Monitoring is set up through the builder vm and ansible scripts. A docker container running the node exporter is installed on all worker vms. On the monitoring machine a prometheus instance is installed to collect metrics from respective targets. Metrics are then displayed in Grafana.

Enable Experimental Feature

Automatic redeployment of failing infrastructure

Disclaimer: This is a highly experimental feature and was just implemented as a proof of concept. This feature may destroy your infrastructure and all your data. Only works in specific controlled environments and even there mostly not as intended.

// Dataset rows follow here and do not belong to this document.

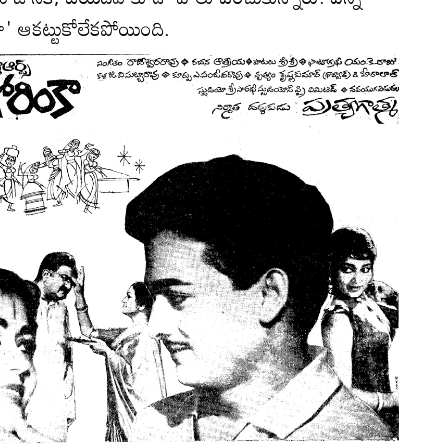
ా' ఆకట్టుకోలేకపోయింది.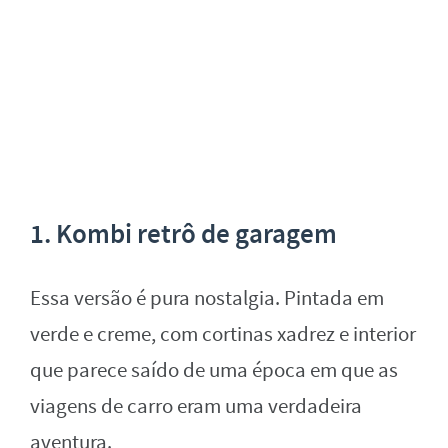
1. Kombi retrô de garagem
Essa versão é pura nostalgia. Pintada em
verde e creme, com cortinas xadrez e interior
que parece saído de uma época em que as
viagens de carro eram uma verdadeira
aventura.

The self healing functionality is provided by the deployer machine. This machine is running consul watches which check if a service or node is critical. In case of failure the handle_watcher.sh script is triggered and a terraform apply will be performed. Additionally, a message will be send to a slack channel with the help of a webhook containing essential information on the failing node and service.

The default deployment comes with all needed components to enable this feature. There are a few steps to manually enable this feature.

  1. Configure the cloned github directory on the deployment machine accordingly to the local configurations. The cloned repository is in the /resinfra/ directory.
  2. Perform the command terraform init in the /reinsfra/terraform/ directory.
  3. Edit the handle_watcher.sh script and replace the line terraform plan with terraform apply according to your need.

After these steps the self healing feature should be successfully initialized. You can check this by deleting one worker node.

Strange start-up behaviour may occur, leading to redeployment of newly started nodes. This is mainly because of slow startup times of services that have therefore identified as failing or critical.